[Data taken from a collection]
* START *

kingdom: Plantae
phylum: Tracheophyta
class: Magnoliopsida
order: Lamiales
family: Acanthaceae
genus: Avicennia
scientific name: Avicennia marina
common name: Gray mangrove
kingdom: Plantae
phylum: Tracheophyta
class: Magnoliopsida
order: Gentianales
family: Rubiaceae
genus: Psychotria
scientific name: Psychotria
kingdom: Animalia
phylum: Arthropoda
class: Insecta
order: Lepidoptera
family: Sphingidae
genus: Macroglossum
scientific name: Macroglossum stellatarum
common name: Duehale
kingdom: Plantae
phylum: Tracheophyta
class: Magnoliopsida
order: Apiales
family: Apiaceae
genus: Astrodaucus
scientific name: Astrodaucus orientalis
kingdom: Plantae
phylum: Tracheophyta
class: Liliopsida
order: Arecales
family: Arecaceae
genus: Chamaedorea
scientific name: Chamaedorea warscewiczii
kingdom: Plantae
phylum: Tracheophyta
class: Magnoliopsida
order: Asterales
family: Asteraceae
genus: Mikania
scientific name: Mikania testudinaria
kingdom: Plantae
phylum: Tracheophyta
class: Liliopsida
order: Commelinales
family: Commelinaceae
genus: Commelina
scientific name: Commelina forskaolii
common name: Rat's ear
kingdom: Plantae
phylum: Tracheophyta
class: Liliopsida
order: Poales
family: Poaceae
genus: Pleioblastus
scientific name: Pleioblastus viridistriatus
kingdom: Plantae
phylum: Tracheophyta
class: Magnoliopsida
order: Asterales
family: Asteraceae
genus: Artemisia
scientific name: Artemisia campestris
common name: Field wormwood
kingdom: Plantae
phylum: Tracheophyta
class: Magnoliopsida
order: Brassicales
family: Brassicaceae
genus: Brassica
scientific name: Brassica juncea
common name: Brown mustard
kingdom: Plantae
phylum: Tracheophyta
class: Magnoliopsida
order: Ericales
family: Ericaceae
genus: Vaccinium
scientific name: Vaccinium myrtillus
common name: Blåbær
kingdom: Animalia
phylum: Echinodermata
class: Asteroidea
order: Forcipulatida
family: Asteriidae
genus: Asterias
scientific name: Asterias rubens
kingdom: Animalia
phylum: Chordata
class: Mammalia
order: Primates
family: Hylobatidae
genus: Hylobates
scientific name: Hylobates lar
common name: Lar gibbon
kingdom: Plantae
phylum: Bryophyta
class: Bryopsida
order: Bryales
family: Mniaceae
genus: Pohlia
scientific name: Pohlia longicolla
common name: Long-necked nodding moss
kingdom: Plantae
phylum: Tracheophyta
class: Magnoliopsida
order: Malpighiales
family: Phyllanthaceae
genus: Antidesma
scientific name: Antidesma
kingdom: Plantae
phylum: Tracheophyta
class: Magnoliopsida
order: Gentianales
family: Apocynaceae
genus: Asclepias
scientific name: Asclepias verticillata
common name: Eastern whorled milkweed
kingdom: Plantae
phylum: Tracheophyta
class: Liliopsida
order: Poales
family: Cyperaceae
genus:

* END *

* What is asked
Please copy out every line of the records above with no changes.

* Complete output
kingdom: Plantae
phylum: Tracheophyta
class: Magnoliopsida
order: Lamiales
family: Acanthaceae
genus: Avicennia
scientific name: Avicennia marina
common name: Gray mangrove
kingdom: Plantae
phylum: Tracheophyta
class: Magnoliopsida
order: Gentianales
family: Rubiaceae
genus: Psychotria
scientific name: Psychotria
kingdom: Animalia
phylum: Arthropoda
class: Insecta
order: Lepidoptera
family: Sphingidae
genus: Macroglossum
scientific name: Macroglossum stellatarum
common name: Duehale
kingdom: Plantae
phylum: Tracheophyta
class: Magnoliopsida
order: Apiales
family: Apiaceae
genus: Astrodaucus
scientific name: Astrodaucus orientalis
kingdom: Plantae
phylum: Tracheophyta
class: Liliopsida
order: Arecales
family: Arecaceae
genus: Chamaedorea
scientific name: Chamaedorea warscewiczii
kingdom: Plantae
phylum: Tracheophyta
class: Magnoliopsida
order: Asterales
family: Asteraceae
genus: Mikania
scientific name: Mikania testudinaria
kingdom: Plantae
phylum: Tracheophyta
class: Liliopsida
order: Commelinales
family: Commelinaceae
genus: Commelina
scientific name: Commelina forskaolii
common name: Rat's ear
kingdom: Plantae
phylum: Tracheophyta
class: Liliopsida
order: Poales
family: Poaceae
genus: Pleioblastus
scientific name: Pleioblastus viridistriatus
kingdom: Plantae
phylum: Tracheophyta
class: Magnoliopsida
order: Asterales
family: Asteraceae
genus: Artemisia
scientific name: Artemisia campestris
common name: Field wormwood
kingdom: Plantae
phylum: Tracheophyta
class: Magnoliopsida
order: Brassicales
family: Brassicaceae
genus: Brassica
scientific name: Brassica juncea
common name: Brown mustard
kingdom: Plantae
phylum: Tracheophyta
class: Magnoliopsida
order: Ericales
family: Ericaceae
genus: Vaccinium
scientific name: Vaccinium myrtillus
common name: Blåbær
kingdom: Animalia
phylum: Echinodermata
class: Asteroidea
order: Forcipulatida
family: Asteriidae
genus: Asterias
scientific name: Asterias rubens
kingdom: Animalia
phylum: Chordata
class: Mammalia
order: Primates
family: Hylobatidae
genus: Hylobates
scientific name: Hylobates lar
common name: Lar gibbon
kingdom: Plantae
phylum: Bryophyta
class: Bryopsida
order: Bryales
family: Mniaceae
genus: Pohlia
scientific name: Pohlia longicolla
common name: Long-necked nodding moss
kingdom: Plantae
phylum: Tracheophyta
class: Magnoliopsida
order: Malpighiales
family: Phyllanthaceae
genus: Antidesma
scientific name: Antidesma
kingdom: Plantae
phylum: Tracheophyta
class: Magnoliopsida
order: Gentianales
family: Apocynaceae
genus: Asclepias
scientific name: Asclepias verticillata
common name: Eastern whorled milkweed
kingdom: Plantae
phylum: Tracheophyta
class: Liliopsida
order: Poales
family: Cyperaceae
genus:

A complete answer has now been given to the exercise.